The Twin Falls Times News talked with Butterfield the day he was arraigned. The paper explained that several times during the 15-minute talk with a Times-News reporter, Butterfield’s “clean-cut face wrinkled into a slight grin.” The paper said he “was not nervous.”
“(He) was composed, stolid and unremorseful,” the Times-News stated.
A look into Butterfield’s life
Frank Watson, superintendent of Heyburn High School where Butterfield was a “football star this fall,” said his classmates “at first, couldn’t believe the popular boy had committed the crime.”
“From all appearances he was a regular American boy,” Watson said. “He was liked by all students and teachers. He was not a problem boy and could have made the best grades if he had wanted to. Reports were that he was a perfect gentleman on dates.”
It was reported that he had a “normal home life and good parents” but did seem to have “some frustration — something that a person couldn’t put into words.”
Watson also said when “news of the discovery of Brenda Joyce’s body swept through the school like a grass fire,” Butterfield “joined with other students in discussing it.”
Watson said Butterfield told him about the discovery and Watson said, “They should make it tough for the murderer.” Butterfield responded, “They sure should.”

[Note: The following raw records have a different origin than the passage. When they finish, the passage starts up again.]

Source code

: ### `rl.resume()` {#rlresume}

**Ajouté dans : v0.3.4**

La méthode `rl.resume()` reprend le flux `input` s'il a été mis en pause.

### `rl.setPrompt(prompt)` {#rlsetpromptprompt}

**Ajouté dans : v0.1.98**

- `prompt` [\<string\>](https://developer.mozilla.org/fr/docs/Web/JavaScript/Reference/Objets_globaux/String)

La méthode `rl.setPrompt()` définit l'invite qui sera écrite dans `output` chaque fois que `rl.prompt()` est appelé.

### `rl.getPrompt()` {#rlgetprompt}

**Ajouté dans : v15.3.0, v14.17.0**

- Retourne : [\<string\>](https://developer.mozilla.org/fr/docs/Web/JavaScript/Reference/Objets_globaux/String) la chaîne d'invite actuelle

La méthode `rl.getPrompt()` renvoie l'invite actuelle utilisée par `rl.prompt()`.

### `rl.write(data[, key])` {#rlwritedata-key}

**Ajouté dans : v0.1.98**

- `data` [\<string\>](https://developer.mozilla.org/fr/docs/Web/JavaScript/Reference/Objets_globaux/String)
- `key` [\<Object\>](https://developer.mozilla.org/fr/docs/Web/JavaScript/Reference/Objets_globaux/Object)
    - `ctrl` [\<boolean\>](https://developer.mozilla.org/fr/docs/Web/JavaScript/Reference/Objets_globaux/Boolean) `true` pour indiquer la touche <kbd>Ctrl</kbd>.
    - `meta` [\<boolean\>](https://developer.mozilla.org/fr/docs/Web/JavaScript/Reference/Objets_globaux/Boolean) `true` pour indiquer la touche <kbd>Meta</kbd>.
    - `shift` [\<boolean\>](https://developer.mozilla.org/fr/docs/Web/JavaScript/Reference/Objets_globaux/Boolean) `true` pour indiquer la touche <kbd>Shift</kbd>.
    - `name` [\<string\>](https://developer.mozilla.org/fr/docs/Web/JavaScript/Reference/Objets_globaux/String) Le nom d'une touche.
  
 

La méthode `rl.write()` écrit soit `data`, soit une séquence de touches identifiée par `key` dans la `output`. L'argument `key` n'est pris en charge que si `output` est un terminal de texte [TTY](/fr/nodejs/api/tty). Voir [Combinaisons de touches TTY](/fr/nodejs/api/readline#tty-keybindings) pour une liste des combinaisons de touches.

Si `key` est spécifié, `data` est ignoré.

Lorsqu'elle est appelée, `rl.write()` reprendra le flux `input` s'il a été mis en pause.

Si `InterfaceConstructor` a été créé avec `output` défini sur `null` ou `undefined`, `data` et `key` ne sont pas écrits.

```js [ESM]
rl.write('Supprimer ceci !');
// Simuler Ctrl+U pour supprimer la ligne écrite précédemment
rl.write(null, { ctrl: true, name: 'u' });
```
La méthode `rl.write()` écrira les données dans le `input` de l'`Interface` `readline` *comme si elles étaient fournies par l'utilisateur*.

“He showed no signs of worry or even of knowledge of the affair,” Watson stated.
What happened to Butterfield?
On Dec. 28, 1949, The Post Register reported that Butterfield was ordered to undergo psychiatric exams at State Hospital South.
Butterfield was eventually sentenced to life in prison. The judge reportedly rejected the prosecutor’s call for the death penalty, citing Butterfield’s young age as a factor in his decision.
In January 1951, Butterfield was one of seven Idaho state prison inmates who tried to break out of prison. The inmates escaped their cells by sawing off the bars with hacksaw blades.
“Once loose in the cellblock, they attempted to dig their way out and were nearly successful before the attempt was discovered,” the Nampa Idaho Free Press reported. “All seven were … back in solitary confinement.”
Then in 1962, after 12 years of being in prison, Butterfield, who was 28 years old at the time, was released from the Idaho Penitentiary on parole.
“The Board of Corrections voted 2 to 1 to grant a parole to Butterfield with the warden casting the dissenting vote,” according to a news article.
“Time will tell if Butterfield has been rehabilitated,” the Twin Falls Times News stated. “For the sake of the public, let’s hope he has been.”
After his release, Butterfield took a job with an electrical firm in the Boise area.
It’s unclear what Butterfield did the rest of his life but records show he got married in 1964, two years after being released from prison, and died in 2000 at age 67.